13 Hours: The Secret Soldiers of Benghazi was supposed to be Michael Bay’s Black Hawk Down, a chance for the action maestro often criticized for his style-over-substance approach and use of lowbrow humor to tell a compelling story of real-life heroism based on politically-charged recent events. Instead, the film has met with lukewarm reviews and a surprisingly tepid box-office reception; this despite early prognostications that the omnipresence of questions and accusations about the Benghazi tragedy dogging the Presidential campaign of former Secretary of State Hillary Clinton might drive politically-minded audiences to theaters (a’la the massive turnout for Clint Eastwood’s American Sniper last year).
Now 13 Hours is facing a new volley of negative criticism: Some of the few active filmmakers still working in Libya, the embattled nation where the events of the film take place, are chastising the movie for what they say is an inaccurate portrayal of their country and its people.
While 13 Hours is not set to be released in much of the Arab world until early March (and will likely not open at all in Libya), local filmmaker Osama Rezg has already been able to see the film and has harshly criticized the way Bay and his team chose to depict the war-torn nation; which has existed in a state of political and military turmoil since the Libyan Civil War and the overthrow of dictator Muammar Gaddafi in 2011. While the Libyan filmmaker is sympathetic to Bay’s decision not to shoot the film on location in the country (it was instead mainly filmed in neighboring Malta and Morocco), they are none the less critical of the myriad details the film gets wrong.
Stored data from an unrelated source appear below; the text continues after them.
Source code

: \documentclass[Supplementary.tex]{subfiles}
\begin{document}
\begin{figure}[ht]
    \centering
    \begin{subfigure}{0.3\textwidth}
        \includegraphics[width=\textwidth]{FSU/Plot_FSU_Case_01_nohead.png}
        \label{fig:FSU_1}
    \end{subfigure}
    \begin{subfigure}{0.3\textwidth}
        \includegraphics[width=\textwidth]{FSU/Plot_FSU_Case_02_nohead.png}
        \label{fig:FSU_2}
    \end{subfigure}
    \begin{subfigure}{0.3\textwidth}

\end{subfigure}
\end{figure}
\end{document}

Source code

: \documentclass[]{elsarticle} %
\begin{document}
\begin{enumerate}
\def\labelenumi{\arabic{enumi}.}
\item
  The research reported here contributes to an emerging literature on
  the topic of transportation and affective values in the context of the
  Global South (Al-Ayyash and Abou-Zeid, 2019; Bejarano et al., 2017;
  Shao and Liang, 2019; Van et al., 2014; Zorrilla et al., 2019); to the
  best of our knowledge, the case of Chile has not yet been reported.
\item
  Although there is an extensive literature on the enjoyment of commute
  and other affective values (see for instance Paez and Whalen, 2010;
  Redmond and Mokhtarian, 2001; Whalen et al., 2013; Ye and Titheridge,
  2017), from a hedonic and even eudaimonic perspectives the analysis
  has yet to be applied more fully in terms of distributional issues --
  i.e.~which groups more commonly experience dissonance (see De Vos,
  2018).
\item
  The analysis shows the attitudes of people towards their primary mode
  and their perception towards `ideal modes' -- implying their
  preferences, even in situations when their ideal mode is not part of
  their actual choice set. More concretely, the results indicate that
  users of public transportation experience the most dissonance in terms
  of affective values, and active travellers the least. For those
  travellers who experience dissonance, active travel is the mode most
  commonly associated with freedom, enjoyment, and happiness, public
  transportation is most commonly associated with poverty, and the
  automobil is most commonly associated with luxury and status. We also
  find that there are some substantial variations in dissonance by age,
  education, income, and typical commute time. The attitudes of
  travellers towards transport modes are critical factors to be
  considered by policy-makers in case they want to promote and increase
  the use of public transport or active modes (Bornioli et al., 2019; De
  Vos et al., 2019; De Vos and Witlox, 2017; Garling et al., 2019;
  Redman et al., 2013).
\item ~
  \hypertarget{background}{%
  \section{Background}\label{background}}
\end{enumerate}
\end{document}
Explained Rezg (via Deadline):
“Just from the trailer, you can see it’s not Libya, the actors aren’t Libyan, even what the characters are wearing is not authentic to what a Libyan would wear.”
More substantively, Rezg is concerned that the film’s dramatization of the tragedy (which claimed the lives of U.S. ambassador Chris Stevens and three others) could become part of the ongoing negative stereotyping of the Arab world in general and Libya in particular in Western-produced films. Said the filmmaker:
“I wish Michael Bay and the production had come and spoken to us. We could have helped him. We were all saddened by the death of Ambassador Stevens. He was loved by the Libyan people. That action did not help Libya. We all mourned for him. I hope this is not another example of the Arab world being portrayed in a negative way and the wrong image being spread.”
Based on the nonfiction book “13 Hours: The Inside Account of What Really Happened in Benghazi” by Michael Zuckoff, the film primarily depicts events from the perspective of a team of CIA security contractors who were stationed nearby the site of the initial attacks. While it certainly doesn’t cast postwar Libya in the most flattering light, among the few consistent positive notices Bay has received about the film from (Western) critics is that it largely avoids becoming unnecessarily political in its depiction of the events: In addition to making little mention of (or assigning specific blame to) U.S. political or military leaders on the homefront, it also features scenes wherein the bodies of attackers are mourned by their families and closes on images of Libyans gathering to mourn Ambassador Stevens, including a news photo of a sign being held up declaring that the attacks did not represent Islam. While unlikely to assuage continued concerns of misrepresentation, it was an unexpected move from the famously politically-incorrect director of Bad Boys and the Transformers films.
13 Hours is scheduled for release in the Arab world on March 3, 2016, though it does not yet have final approval from most of the various censor-boards in the region. Michael Bay is next scheduled to direct the yet-untitled fifth Transformers movie, and has also been circling adaptations of the Tom Clancy video game Ghost Recon and a “passion project” about the fight against elephant poaching in Africa.
13 Hours: The Secret Soldiers of Benghazi is now playing in U.S. theaters.